Ничего не ответив, Шехага отвернулся к стене.
Молча я слушал шум карнавала, безобразный визг, обрывки начатых и незаконченных песен, оглушительный хохот, слушал вместе с Шехагой, глядя на его седую голову. Мне было жаль его, и жалость мою усиливало его молчание, за которым скрывалась боль. Но чем помочь?
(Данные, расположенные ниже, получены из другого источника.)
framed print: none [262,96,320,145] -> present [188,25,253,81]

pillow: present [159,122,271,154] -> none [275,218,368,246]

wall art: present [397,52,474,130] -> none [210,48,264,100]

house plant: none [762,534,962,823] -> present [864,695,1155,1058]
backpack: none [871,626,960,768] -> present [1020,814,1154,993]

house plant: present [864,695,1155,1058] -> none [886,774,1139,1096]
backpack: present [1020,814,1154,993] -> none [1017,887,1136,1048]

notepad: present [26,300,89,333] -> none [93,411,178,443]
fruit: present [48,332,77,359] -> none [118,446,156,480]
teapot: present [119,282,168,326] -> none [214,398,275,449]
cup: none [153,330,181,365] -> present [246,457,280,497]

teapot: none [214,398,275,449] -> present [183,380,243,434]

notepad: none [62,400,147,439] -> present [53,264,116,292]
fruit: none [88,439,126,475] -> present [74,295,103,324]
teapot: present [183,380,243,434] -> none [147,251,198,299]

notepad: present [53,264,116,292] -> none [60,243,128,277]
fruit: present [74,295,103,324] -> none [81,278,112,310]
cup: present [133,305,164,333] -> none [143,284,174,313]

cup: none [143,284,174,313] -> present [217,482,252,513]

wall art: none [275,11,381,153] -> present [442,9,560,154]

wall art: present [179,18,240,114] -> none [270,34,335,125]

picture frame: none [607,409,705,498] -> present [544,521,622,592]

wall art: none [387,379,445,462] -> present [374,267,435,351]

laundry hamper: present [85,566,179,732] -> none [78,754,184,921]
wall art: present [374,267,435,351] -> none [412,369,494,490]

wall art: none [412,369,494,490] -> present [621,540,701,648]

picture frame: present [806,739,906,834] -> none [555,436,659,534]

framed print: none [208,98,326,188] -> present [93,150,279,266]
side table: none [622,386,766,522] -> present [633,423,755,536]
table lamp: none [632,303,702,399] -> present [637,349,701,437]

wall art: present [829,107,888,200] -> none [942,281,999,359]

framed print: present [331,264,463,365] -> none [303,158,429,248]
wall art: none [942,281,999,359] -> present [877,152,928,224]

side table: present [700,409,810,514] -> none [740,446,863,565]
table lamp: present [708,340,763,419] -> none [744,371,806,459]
Когда мы плыли по морю, он любил, когда я рассказывал ему о людях, об их судьбах, грустных и смешных, как это и бывает в жизни. О своих боевых товарищах по Хотину, о других людях, которых мне довелось узнать, о переплетчике Ибрагиме, что сбежал на войну от своих трех жен, а лучше бы ему воевать с ними, чем с русскими; о хаджи Хусейне Пишмише, что укрылся от своих кредиторов на далекой Украине, но оплатил векселя с самыми большими процентами; об Авдаге Супрде, которого убила не война, а груша; о Салихе Голубе и его горьком счастье; о Рабии-ханум и ее поздней любви; о страхе Махмуда и его поносе, о людях и вещах, которые видишь яснее, когда смеешься над ними сквозь слезы.
— Рассказать тебе что-нибудь? — спросил я его.
— Я был здесь с сыном четыре года тому назад,— сказал он неожиданно.— Всю ночь мы провели на улице, в карнавальных масках.
Вырвалось-таки, не удержался.
Я ничего не спрашивал, не издал ни звука, пусть выговорится.
— Восемнадцать лет он был на моих глазах, и я никогда не видел его таким веселым. Я думал, мы будем приезжать сюда каждую зиму. А потом он ушел на войну. Не знаю… я не знаю, почему он ушел. Может, не хотел отстать от товарищей. Не знаю…
Голос у него сухой, напряженный, тихий. Больше он ничего не сказал и снова отвернулся к стене. Я подошел к окну вдохнуть свежего воздуха и прийти в себя. Улица опустела, шум утих, перенесся на другой ее конец. Вдруг я обмер. Что это? Всхлип или тяжелый вздох, оборвавшийся рыданием?
Я обернулся: Шехага лежал в прежнем положении, дышал ровно и тихо.
Поздно ночью Шехага заснул, и я вышел на улицу. Она была пуста, лишь щедро усыпана всем тем, что бросила или потеряла бесновавшаяся толпа. После шума, сотрясавшего каменные стены домов, стояла жуткая, какая-то призрачная тишина.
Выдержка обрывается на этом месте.